• _Collected data_

>>>

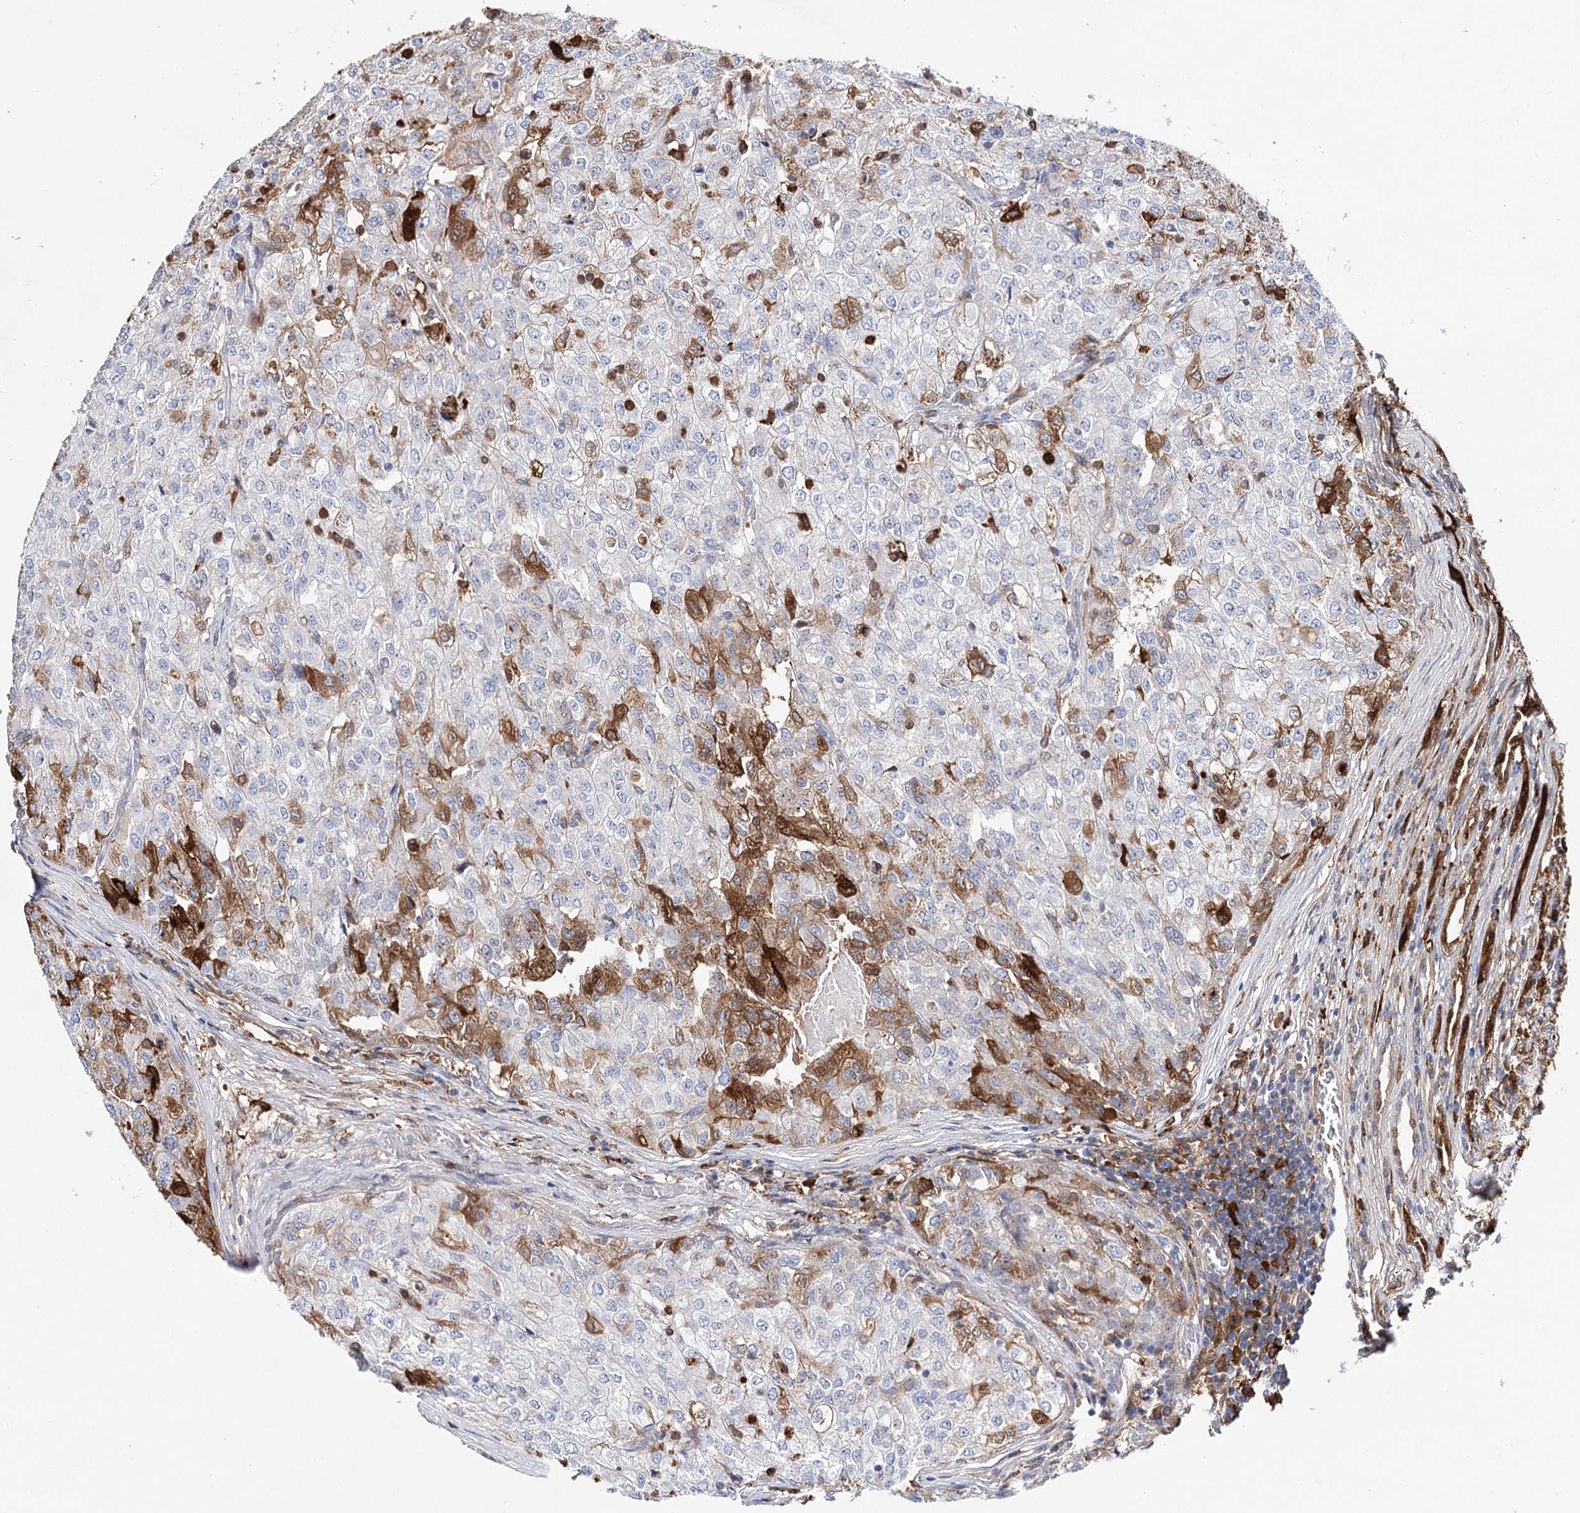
{"staining": {"intensity": "negative", "quantity": "none", "location": "none"}, "tissue": "renal cancer", "cell_type": "Tumor cells", "image_type": "cancer", "snomed": [{"axis": "morphology", "description": "Adenocarcinoma, NOS"}, {"axis": "topography", "description": "Kidney"}], "caption": "High power microscopy histopathology image of an immunohistochemistry micrograph of adenocarcinoma (renal), revealing no significant positivity in tumor cells.", "gene": "CFAP46", "patient": {"sex": "female", "age": 54}}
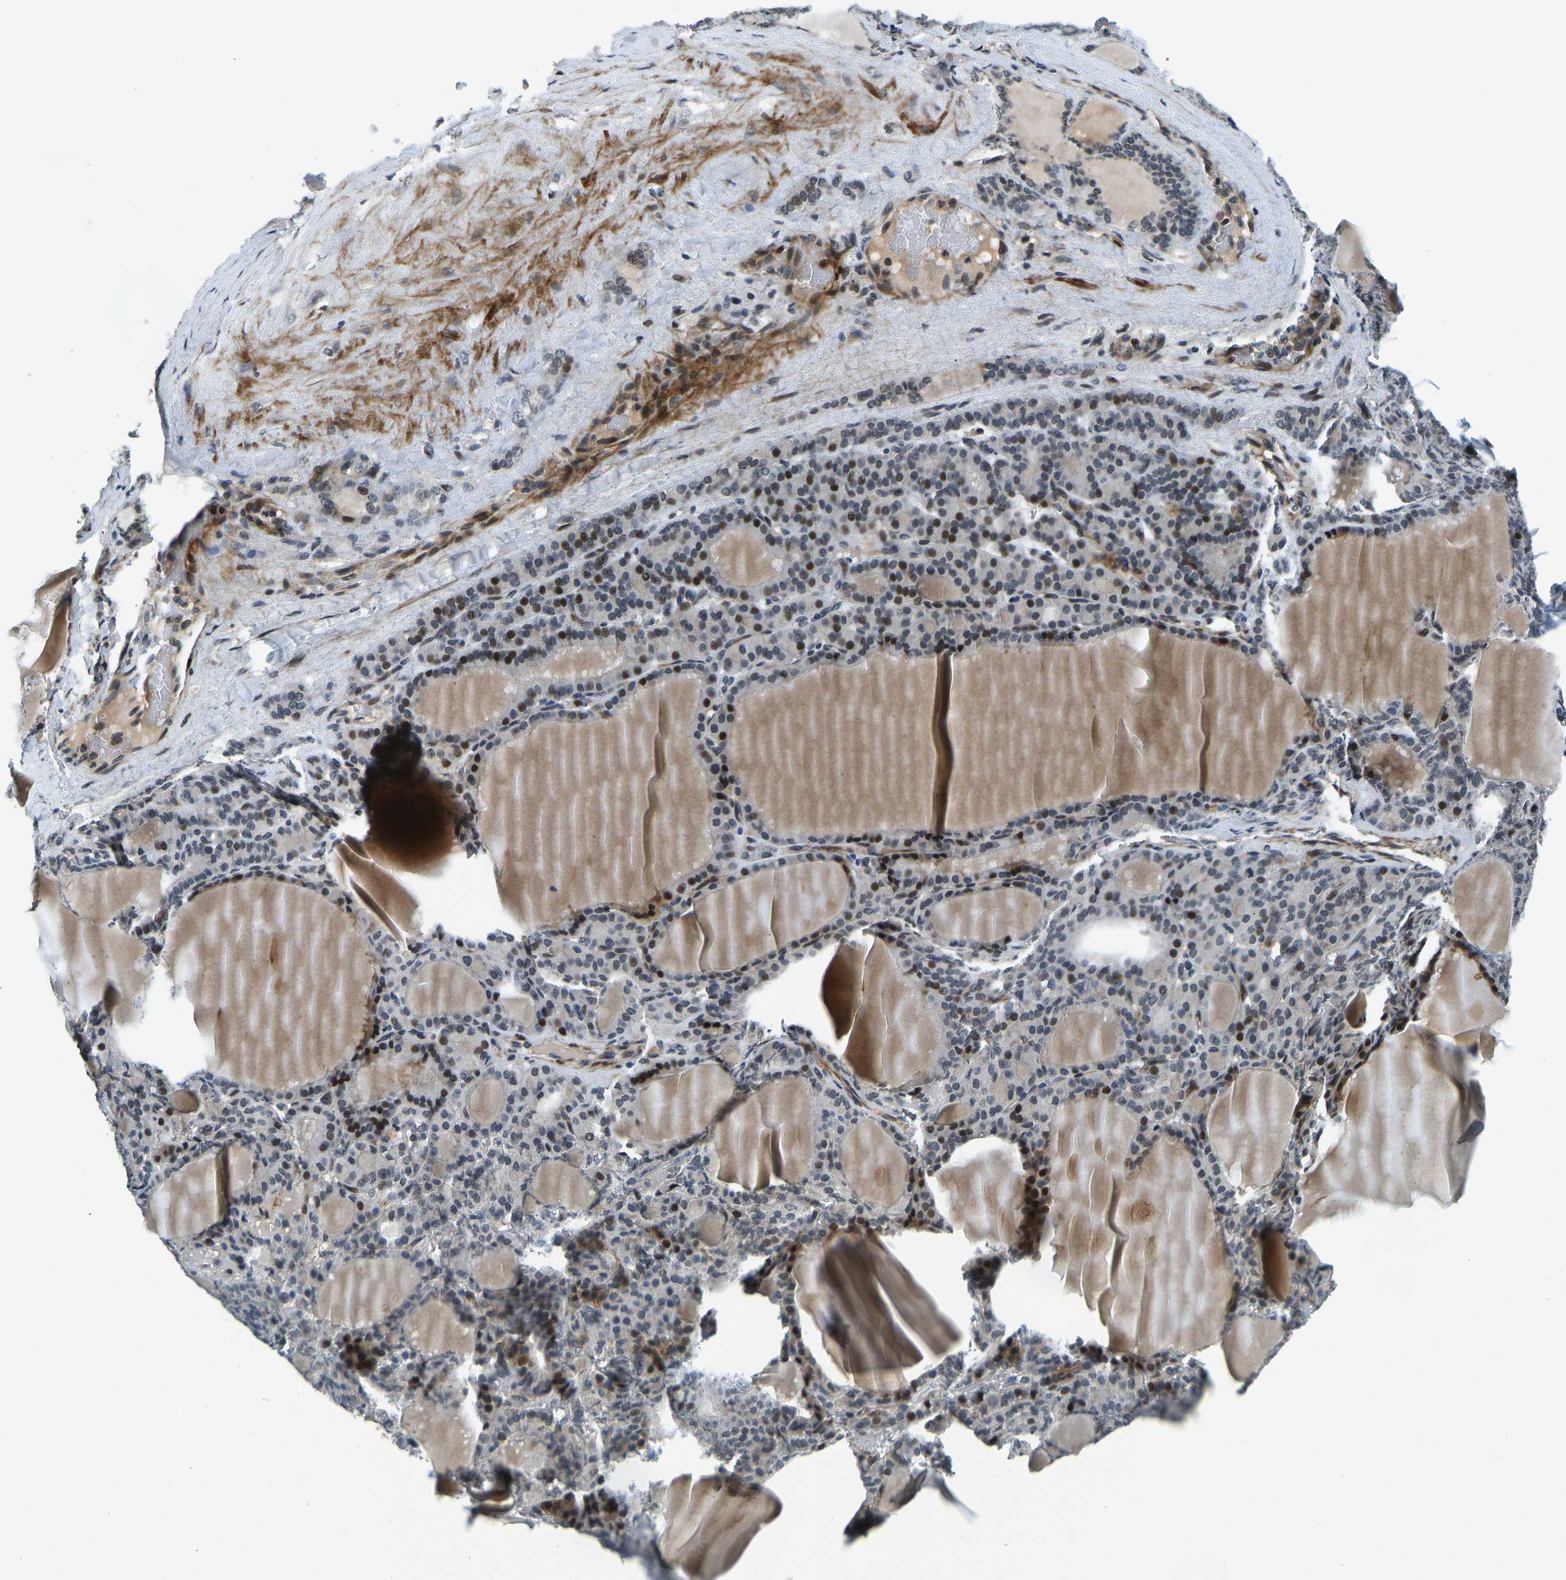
{"staining": {"intensity": "strong", "quantity": "25%-75%", "location": "nuclear"}, "tissue": "thyroid gland", "cell_type": "Glandular cells", "image_type": "normal", "snomed": [{"axis": "morphology", "description": "Normal tissue, NOS"}, {"axis": "topography", "description": "Thyroid gland"}], "caption": "This is an image of immunohistochemistry (IHC) staining of normal thyroid gland, which shows strong staining in the nuclear of glandular cells.", "gene": "RLIM", "patient": {"sex": "female", "age": 28}}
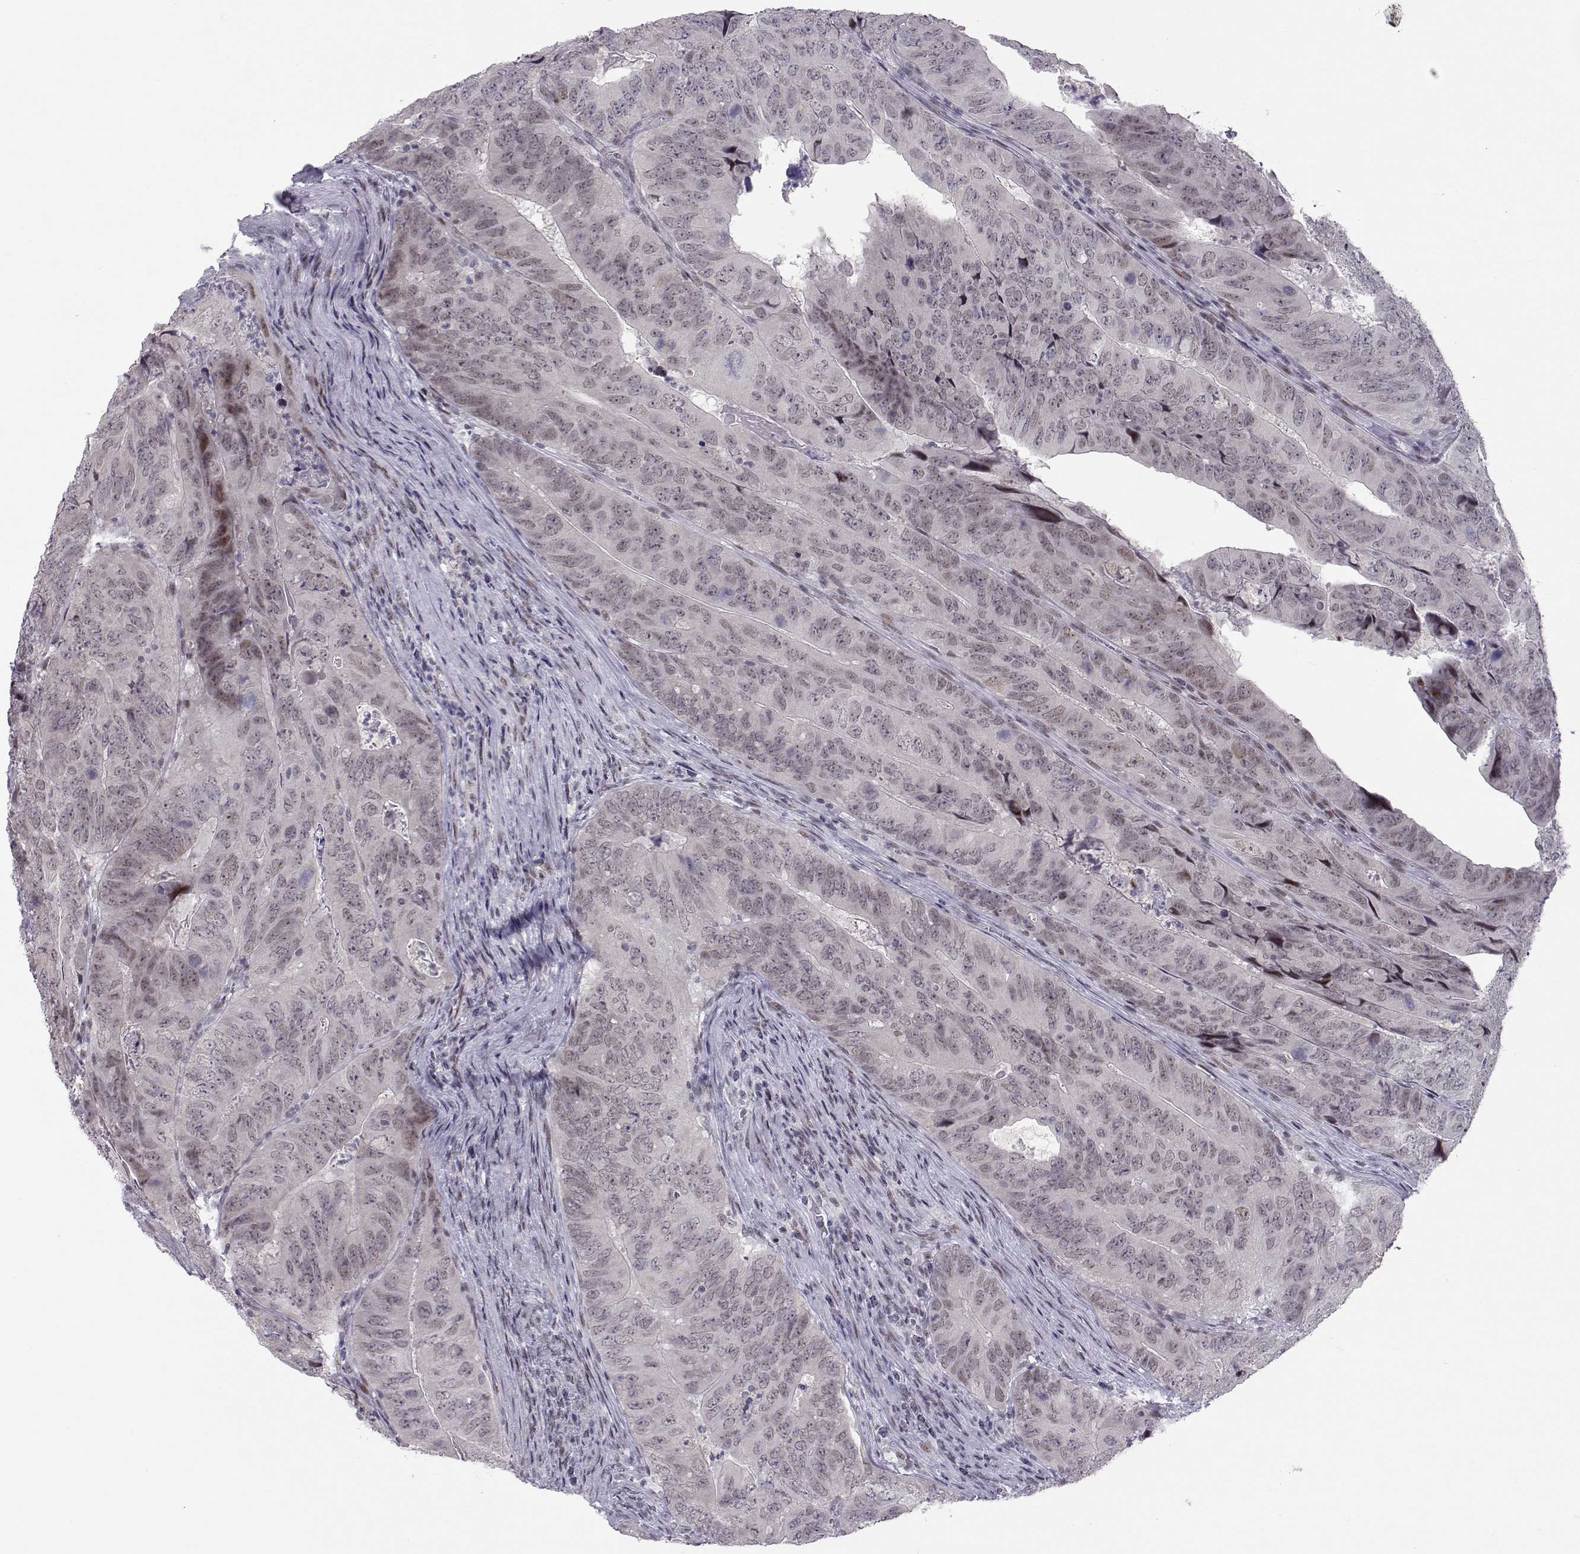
{"staining": {"intensity": "negative", "quantity": "none", "location": "none"}, "tissue": "colorectal cancer", "cell_type": "Tumor cells", "image_type": "cancer", "snomed": [{"axis": "morphology", "description": "Adenocarcinoma, NOS"}, {"axis": "topography", "description": "Colon"}], "caption": "Immunohistochemical staining of colorectal cancer displays no significant expression in tumor cells.", "gene": "SIX6", "patient": {"sex": "male", "age": 79}}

<<<

• _Exercise details_
Print the listing exactly, minus its pictures.

• _Solution to this exercise_
{"staining": {"intensity": "negative", "quantity": "none", "location": "none"}, "tissue": "renal cancer", "cell_type": "Tumor cells", "image_type": "cancer", "snomed": [{"axis": "morphology", "description": "Adenocarcinoma, NOS"}, {"axis": "topography", "description": "Kidney"}], "caption": "High power microscopy histopathology image of an immunohistochemistry micrograph of adenocarcinoma (renal), revealing no significant positivity in tumor cells.", "gene": "CFAP46", "patient": {"sex": "female", "age": 54}}
{"staining": {"intensity": "strong", "quantity": "25%-75%", "location": "nuclear"}, "tissue": "thyroid gland", "cell_type": "Glandular cells", "image_type": "normal", "snomed": [{"axis": "morphology", "description": "Normal tissue, NOS"}, {"axis": "topography", "description": "Thyroid gland"}], "caption": "This is an image of immunohistochemistry (IHC) staining of normal thyroid gland, which shows strong staining in the nuclear of glandular cells.", "gene": "RLIM", "patient": {"sex": "female", "age": 28}}
{"staining": {"intensity": "negative", "quantity": "none", "location": "none"}, "tissue": "colorectal cancer", "cell_type": "Tumor cells", "image_type": "cancer", "snomed": [{"axis": "morphology", "description": "Adenocarcinoma, NOS"}, {"axis": "topography", "description": "Colon"}], "caption": "Immunohistochemical staining of colorectal cancer displays no significant expression in tumor cells.", "gene": "SIX6", "patient": {"sex": "male", "age": 79}}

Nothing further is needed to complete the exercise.